Source: Item 22 — CONTRACTS (FDD pages 117–118)
What This Means (2025 FDD)
According to Brightstar Care's 2025 Franchise Disclosure Document, transferring a franchise requires meeting several conditions to gain Brightstar Care's consent. Brightstar Care emphasizes the importance of franchisee performance to the brand's image, and their consent to a transfer is a subjective determination based on numerous factors.

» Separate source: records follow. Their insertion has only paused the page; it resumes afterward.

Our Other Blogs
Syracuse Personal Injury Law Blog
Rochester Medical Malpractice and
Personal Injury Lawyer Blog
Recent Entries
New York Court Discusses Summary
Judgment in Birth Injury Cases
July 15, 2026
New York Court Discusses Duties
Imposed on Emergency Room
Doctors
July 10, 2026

Firstly, the prospective transferee must meet all of Brightstar Care's then-current requirements for new franchisees. This includes demonstrating that they meet Brightstar Care's financial, entrepreneurial, managerial, and business standards. The transferee must also have a good moral character, business reputation, and a satisfactory credit rating. They need to show they will comply with Brightstar Care's training requirements and have the aptitude to operate the agency, potentially evidenced by related business experience. The transferee needs to be aware of the costs to bring the agencies into compliance with Brightstar Care's requirements for office locations, personnel, advertising and recruiting spend, and other items and has satisfactorily considered those costs in its investment plan and purchase price. Critically, the transferee and its owners cannot be a private equity firm or a Search Fund.
In addition to meeting franchisee qualifications, the transferor (the current franchisee) must execute a general release of all claims against Brightstar Care. The proposed transferee must also execute Brightstar Care's then-current form of franchise agreement, which may have substantially different terms than the original agreement, for the remaining term of the initial agreement or for a full ten-year term, as Brightstar Care determines. Both parties must sign Brightstar Care's current Assignment and Consent Agreement and Co-Territory Agreement, if applicable. The transferee's managerial personnel must complete Brightstar Care's required training. The transferee must also obtain all necessary licenses and registrations to operate the agency to the fullest extent of Brightstar Care's business model.
Furthermore, the transferor must comply with post-termination provisions, including non-competition and non-disclosure covenants. Both the transferor and transferee must perform any required maintenance and upgrades to bring the franchised business up to Brightstar Care's current standards, including upgrading computer hardware and software. The franchisee must provide Brightstar Care with a copy of the executed purchase agreement and ensure the transferee assumes all obligations under the franchise agreement. The franchisee must also request that Brightstar Care provide the prospective transferee with the most current form of the disclosure document. Brightstar Care's approval of the transfer does not waive any claims they may have against the transferring party. Brightstar Care retains the right to limit transfers if the franchisee owns multiple Brightstar Care agencies, ensuring compliant operations and protecting the system's reputation.